Sur mon site internet, on pourra lire un CV lumineux: «Au terme de recherches auprès des enfants et des animaux (j'ai été moniteur dans un camp d'écologie), Yves Boisvert a mis au point une approche tout à fait révolutionnaire, etc.»

Il faudrait des graphiques avec des triangles et des flèches pour bien faire comprendre ma théorie. Mais au fond, la psychanalyse, on a vu comment ça fonctionne, Clotaire nous l'a expliqué.

* * *

Tu commences par faire parler les gens. Un bon psychanalyste ne parle presque jamais. Il hoche la tête. Il fait mine d'écouter. Il dit «hu-hum», ou «continuez, monsieur le maire» ou, le classique, «pourquoi vous dites ça, monsieur le préfet?» ou encore «qu'entendez-vous par nid-de-poule?».

Dans la psychanalyse de l'école rapaillienne, au début, tu n'écoutes pas vraiment. Les maires parlent souvent de compteurs d'eau et de zonage, et ce n'est pas super intéressant. Mais surtout, et c'est Clotaire qui le dit, au départ, on n'a accès qu'au cortex du sujet.
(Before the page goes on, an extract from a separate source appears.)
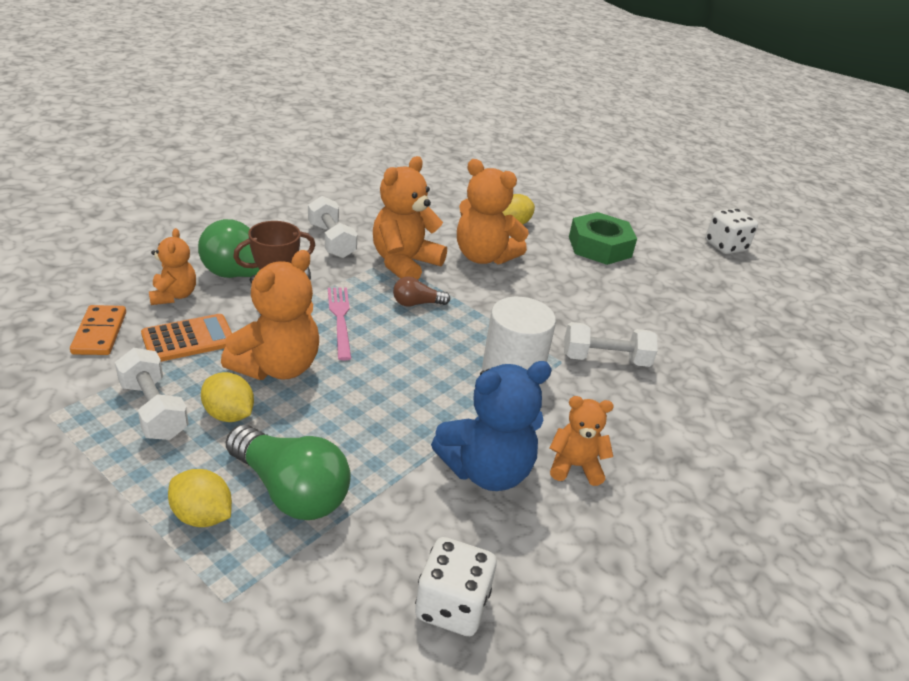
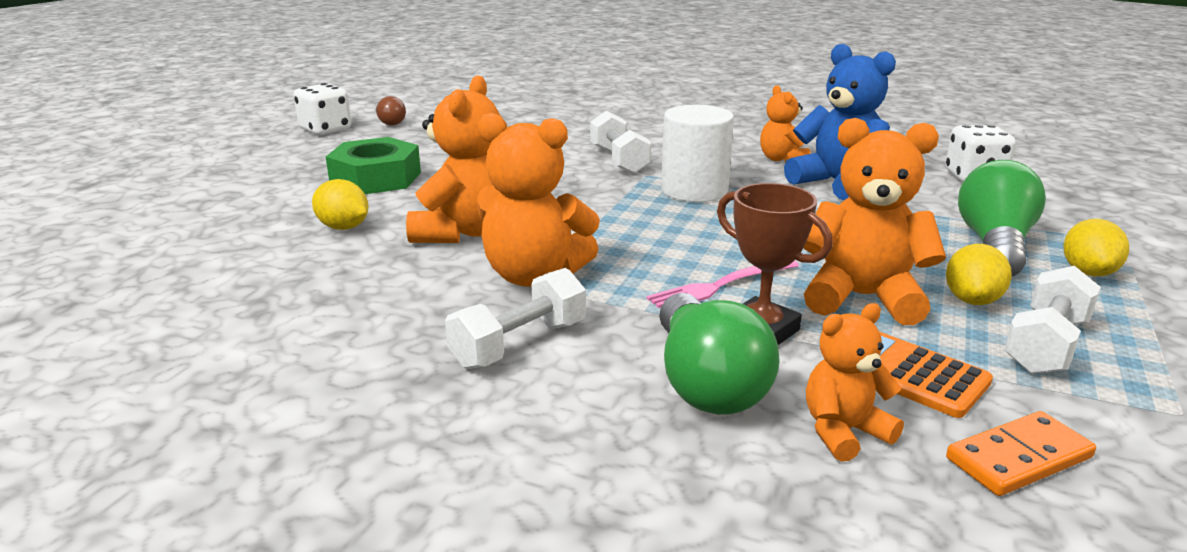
camera: 105 degrees left, 10 degrees down
(417, 303) = (626, 250): brown light bulb -> brown light bulb (389, 122)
Il ne se livre pas. Il utilise la pensée formelle. Il dit des choses comme: «S'il y a une erreur, elle provient de M. Rapaille lui-même. La justesse des informations dans un curriculum vitae doit être inattaquable et c'est là que M. Rapaille a failli et mis les partenaires dans une situation insoutenable vis-à-vis de la population de Québec.»

Il n'y a rien à faire avec ça.

L'art consiste à passer au cerveau limbique, siège des émotions. Avec des questions comme «comment vous sentez-vous par rapport à...».
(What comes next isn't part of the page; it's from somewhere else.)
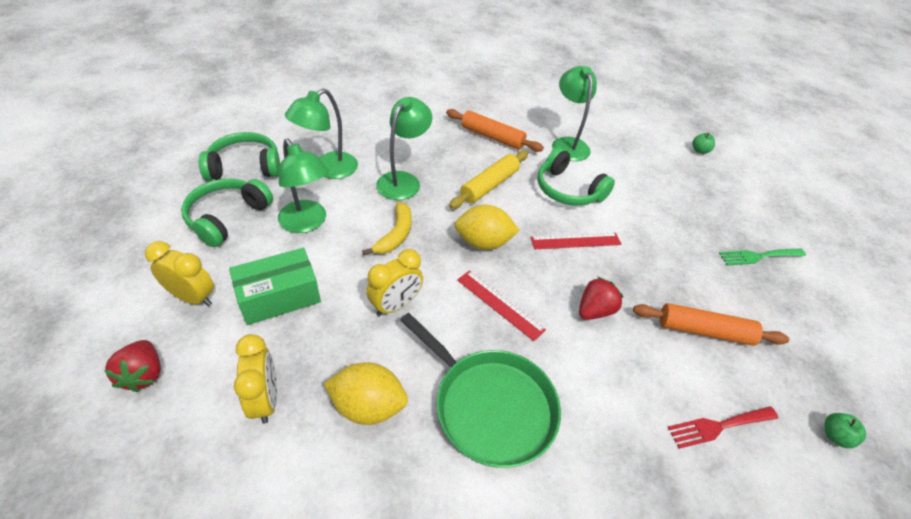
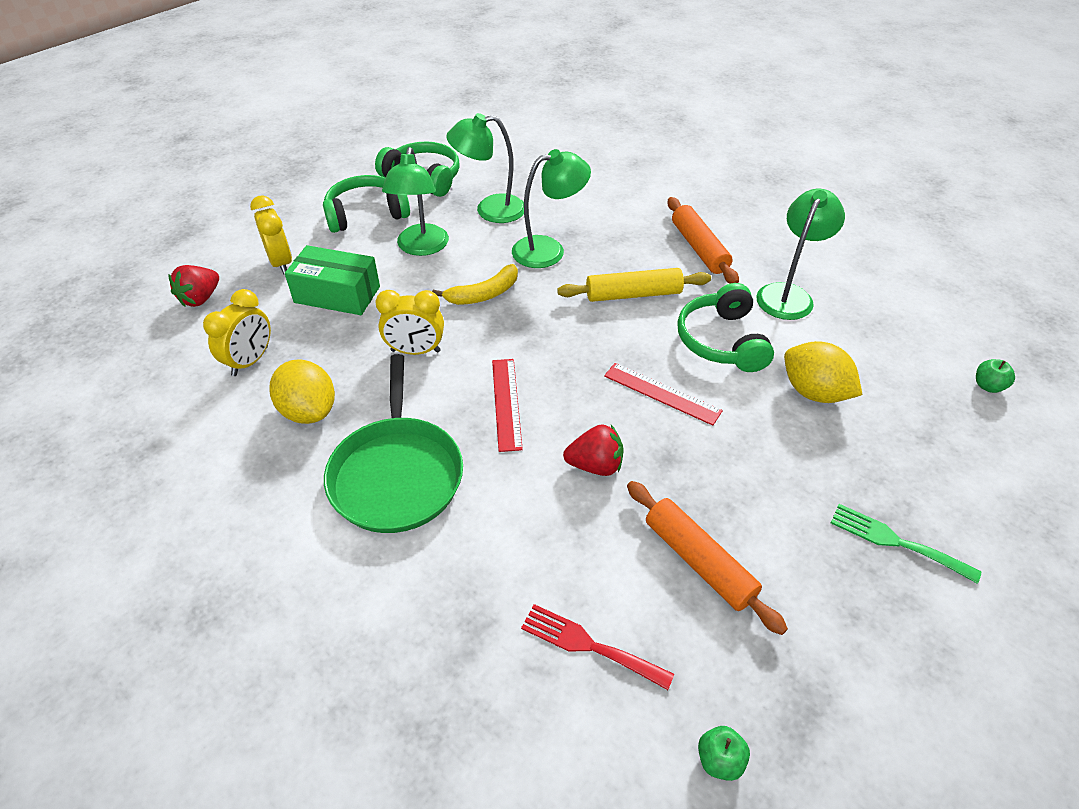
camera: 45 degrees right, 0 degrees up
(483, 242) = (558, 343): yellow lemon -> yellow lemon (814, 392)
Et ultimement, il s'agit d'accéder au cerveau reptilien, celui des instincts primitifs, de la survie et de la reproduction de l'espèce. Là, tu tiens quelque chose de profond. L'empreinte municipale, pour ainsi dire. Le code, oui, le Code municipal. Tiens, ça me rappelle les articles 935 et suivants sur les règles à suivre pour accorder des contrats municipaux, y compris à des professionnels, les appels d'offres, etc. Ça n'a pas l'air de s'appliquer aux psychanalystes municipaux, c'est très bon pour moi, ça.

* * *

Tout ça a l'air bien facile, mais on ne s'improvise pas psychanalyste municipal, non, madame! Attention aux fumistes!

Prenons un cas pratique au hasard, celui de Régis Labeaume, tiens. Il est très intéressant en ce qu'il passe directement du cortex au cerveau reptilien. D'abord, il explique les choses calmement, tout est bien ordonné. Pourquoi l'embauche, pourquoi la résiliation du contrat.
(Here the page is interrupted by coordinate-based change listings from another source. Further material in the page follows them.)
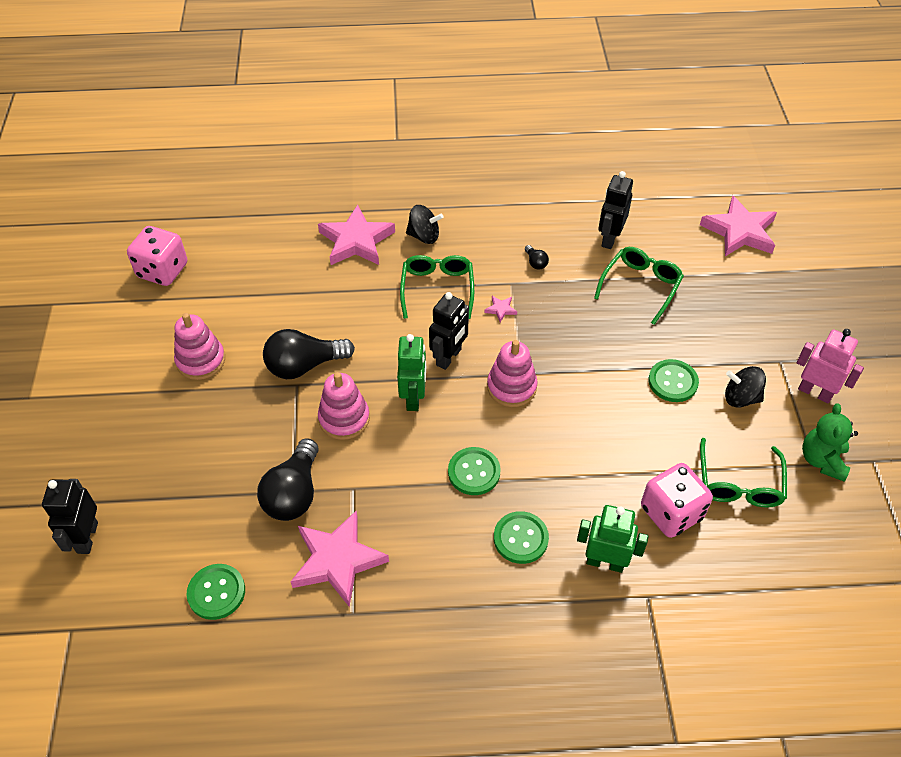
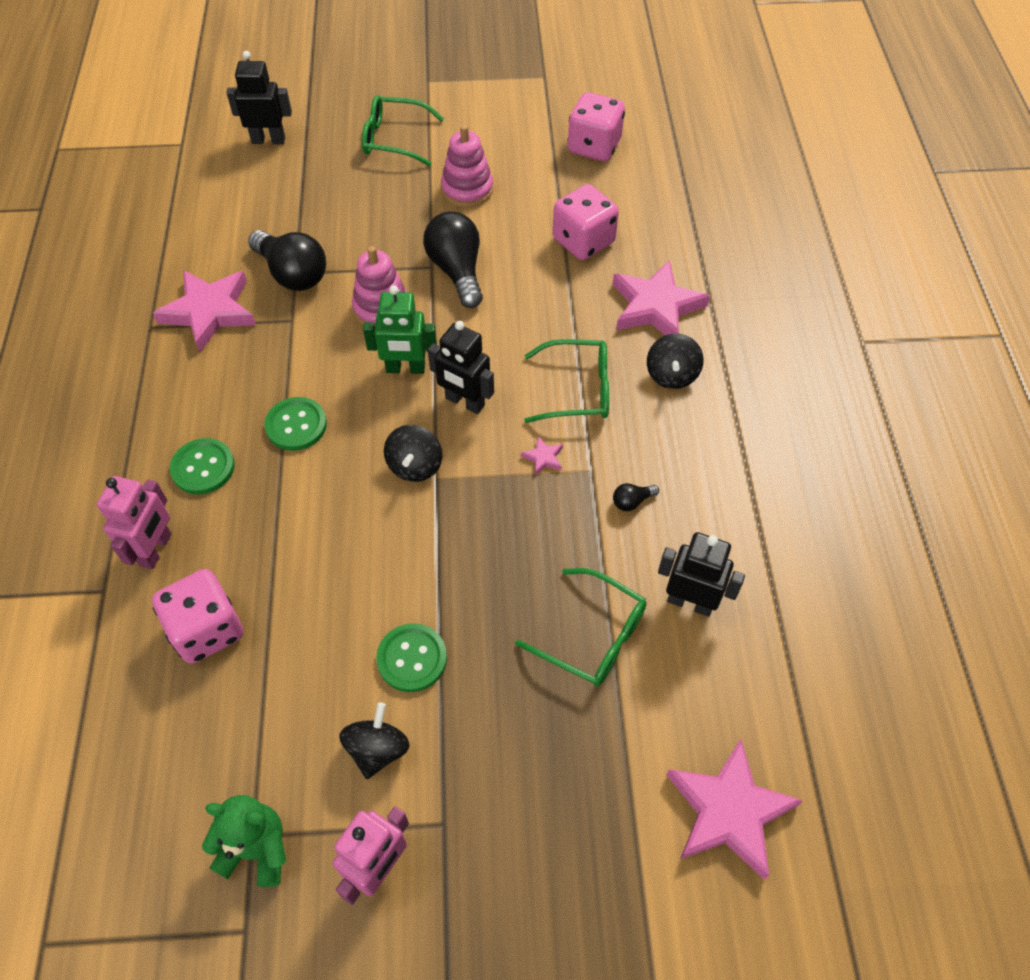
camera: 90 degrees right, 5 degrees up
(216, 592) = (195, 228): green button -> none
(280, 281) = (583, 241): none -> pink dice
(294, 493) = (292, 274): black light bulb -> black light bulb turned 150 degrees counterclockwise
(511, 387) = (415, 466): pink stacking toy -> black spinning top
(605, 562) = (156, 549): green robot -> pink robot
(739, 483) = (236, 721): green glasses -> green glasses (394, 139)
Vous tentez d'accéder au limbique? Il se rebiffe. Vous insistez? Il se sent menacé. Grr! Il mord avant d'être mordu. Journaliste colonisée! Expert à cinq cennes! Poltrons!

Hier, bon garçon, il a présenté ses excuses à Isabelle Porter, du Devoir, qui avait eu l'audace de faire commenter l'embauche de Rapaille par un expert britannique.

Mais la question que pose la psychanalyse municipale est la suivante: pourquoi? Qu'est-ce qui déclenche la colère chez ce type autrement agréable?

À un conseiller municipal qui le taraudait, il a déjà dit: «Mon hostie, m'a t'en câlisser une dans le front.» Plus reptilien que ça, tu le fais! D'un manifestant antiguerre, il a dit que ce n'était pas ses idées qui étaient minables, mais l'individu lui-même. D'Alain Simard, qui a changé les dates des FrancoFolies, il a dit qu'il voulait se mettre un quart de million de plus dans les poches.

N'oublions pas ses origines politiques. Il est né, vraiment, d'un succès inattendu - le 400e. On le lui a attribué, non sans quelques raisons. Il en a conçu une vision politique grandiose de lui-même. Il porte le succès, il est le succès. Il se rêve et il rêve sa ville. Fini, la Vieille Capitale! Québec se tourne vers l'avenir! «Je veux vous entendre parler de vos rêves, surtout s'ils sont fous», a-t-il déjà dit aux gens de Québec.

Magnifique, le rêve. Freud ne disait-il pas que le rêve est la réalisation déguisée des désirs refoulés?

Malheur, donc, à ceux qui veulent le ramener au niveau des ponts et chaussées. À la réalité. Ceux-là ne le contredisent pas, ils remettent en question son existence politique même. Ils le tuent.

Veuillez maintenant faire parvenir cinq cents à l'adresse postale de La Presse. Merci.